BEGIN

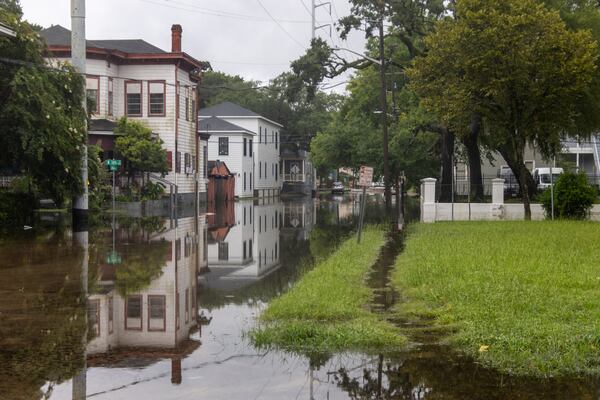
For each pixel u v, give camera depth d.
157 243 22.58
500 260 14.95
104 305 11.76
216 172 60.88
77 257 18.28
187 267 16.95
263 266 17.41
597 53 31.41
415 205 56.25
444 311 10.28
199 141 54.56
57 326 10.00
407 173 52.88
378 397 6.79
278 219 36.97
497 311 9.84
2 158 27.02
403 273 14.18
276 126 89.12
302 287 12.55
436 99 28.69
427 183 34.72
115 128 41.88
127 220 34.09
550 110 28.55
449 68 28.20
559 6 34.22
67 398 6.70
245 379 7.42
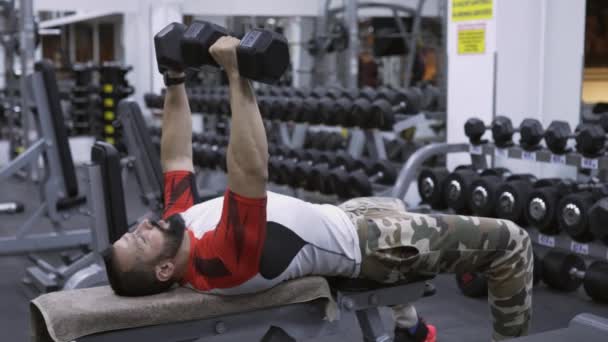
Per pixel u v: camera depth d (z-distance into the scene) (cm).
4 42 615
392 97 441
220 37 138
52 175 362
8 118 716
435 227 158
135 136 311
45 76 328
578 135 284
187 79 172
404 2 775
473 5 412
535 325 258
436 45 796
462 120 426
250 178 134
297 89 528
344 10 704
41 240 374
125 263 141
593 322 162
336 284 162
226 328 148
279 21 827
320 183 405
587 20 722
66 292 148
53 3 672
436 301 291
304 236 147
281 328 154
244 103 133
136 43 757
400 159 621
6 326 268
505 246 165
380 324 171
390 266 156
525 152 312
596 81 726
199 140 529
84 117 761
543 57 411
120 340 139
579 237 277
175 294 146
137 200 553
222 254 138
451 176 331
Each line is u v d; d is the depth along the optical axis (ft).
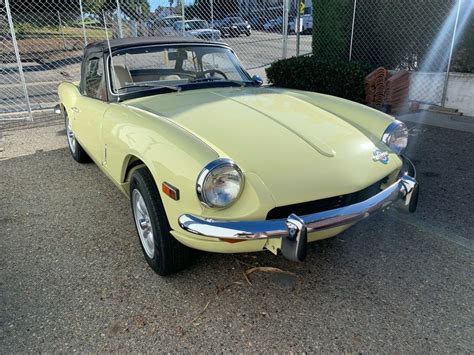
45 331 7.61
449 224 11.04
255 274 9.12
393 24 25.73
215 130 8.64
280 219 7.39
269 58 40.68
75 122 13.61
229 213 7.33
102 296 8.54
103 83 11.59
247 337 7.36
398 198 8.73
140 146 8.55
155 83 11.68
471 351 6.91
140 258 9.89
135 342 7.31
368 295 8.36
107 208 12.66
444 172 14.66
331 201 7.91
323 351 7.00
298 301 8.24
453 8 22.58
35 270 9.50
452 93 22.89
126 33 31.65
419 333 7.32
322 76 25.08
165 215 8.31
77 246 10.50
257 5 39.81
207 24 35.94
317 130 9.11
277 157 7.97
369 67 24.95
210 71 12.91
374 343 7.13
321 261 9.55
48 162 17.10
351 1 26.84
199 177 7.13
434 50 24.08
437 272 9.02
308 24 61.72
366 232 10.75
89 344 7.29
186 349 7.14
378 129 9.77
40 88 33.24
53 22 48.42
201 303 8.25
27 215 12.32
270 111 9.84
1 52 48.21
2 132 21.94
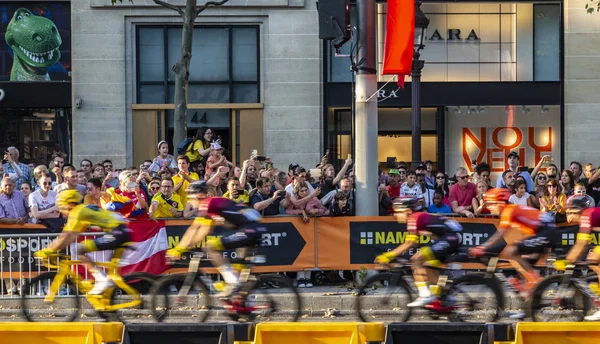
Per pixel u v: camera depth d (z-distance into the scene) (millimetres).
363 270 19047
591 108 33781
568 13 33750
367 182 19297
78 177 20531
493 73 34281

END

*WHAT IS REQUIRED*: Without changing a word, transcribe all of the data and omit its images.

*ANSWER TO THIS EXERCISE*:
For each pixel u v, give camera depth d.
157 243 22.58
500 260 14.95
104 305 11.76
216 172 60.88
77 257 18.28
187 267 16.95
263 266 17.41
597 53 31.41
415 205 56.25
444 311 10.28
199 141 54.56
57 326 10.00
407 173 52.88
378 397 6.79
278 219 36.97
497 311 9.84
2 158 27.02
403 273 14.18
276 126 89.12
302 287 12.55
436 99 28.69
427 183 34.72
115 128 41.88
127 220 34.09
550 110 28.55
449 68 28.20
559 6 34.22
67 398 6.70
245 379 7.42
Per pixel u v: camera depth d (z-distance into the scene) (cm).
4 42 615
392 97 441
220 37 138
52 175 362
8 118 716
435 227 158
135 136 311
45 76 328
578 135 284
187 79 172
404 2 775
473 5 412
535 325 258
436 45 796
462 120 426
250 178 134
297 89 528
344 10 704
41 240 374
125 263 141
593 322 162
336 284 162
226 328 148
279 21 827
320 183 405
587 20 722
66 292 148
53 3 672
436 301 291
304 236 147
281 328 154
244 103 133
136 43 757
400 159 621
6 326 268
505 246 165
380 324 171
390 266 156
525 152 312
596 81 726
199 140 529
84 117 761
543 57 411
120 340 139
579 237 277
175 294 146
137 200 553
222 254 138
451 176 331
Each line is u v d; d is the depth along the optical axis (ft).
45 331 7.61
449 224 11.04
255 274 9.12
393 24 25.73
215 130 8.64
280 219 7.39
269 58 40.68
75 122 13.61
229 213 7.33
102 296 8.54
103 83 11.59
247 337 7.36
398 198 8.73
140 146 8.55
155 83 11.68
471 351 6.91
140 258 9.89
135 342 7.31
368 295 8.36
107 208 12.66
444 172 14.66
331 201 7.91
323 351 7.00
298 301 8.24
453 8 22.58
35 270 9.50
452 93 22.89
126 33 31.65
419 333 7.32
322 76 25.08
165 215 8.31
77 246 10.50
257 5 39.81
207 24 35.94
317 130 9.11
277 157 7.97
369 67 24.95
210 71 12.91
374 343 7.13
321 261 9.55
48 162 17.10
351 1 26.84
199 177 7.13
434 50 24.08
437 272 9.02
308 24 61.72
366 232 10.75
89 344 7.29
186 349 7.14
378 129 9.77
40 88 33.24
53 22 48.42
201 303 8.25
27 215 12.32
270 111 9.84
1 52 48.21
2 132 21.94
Per pixel u v: camera depth d (z-distance into the scene) (millimetres).
363 270 19047
591 108 33781
568 13 33750
367 182 19297
78 177 20531
493 73 34281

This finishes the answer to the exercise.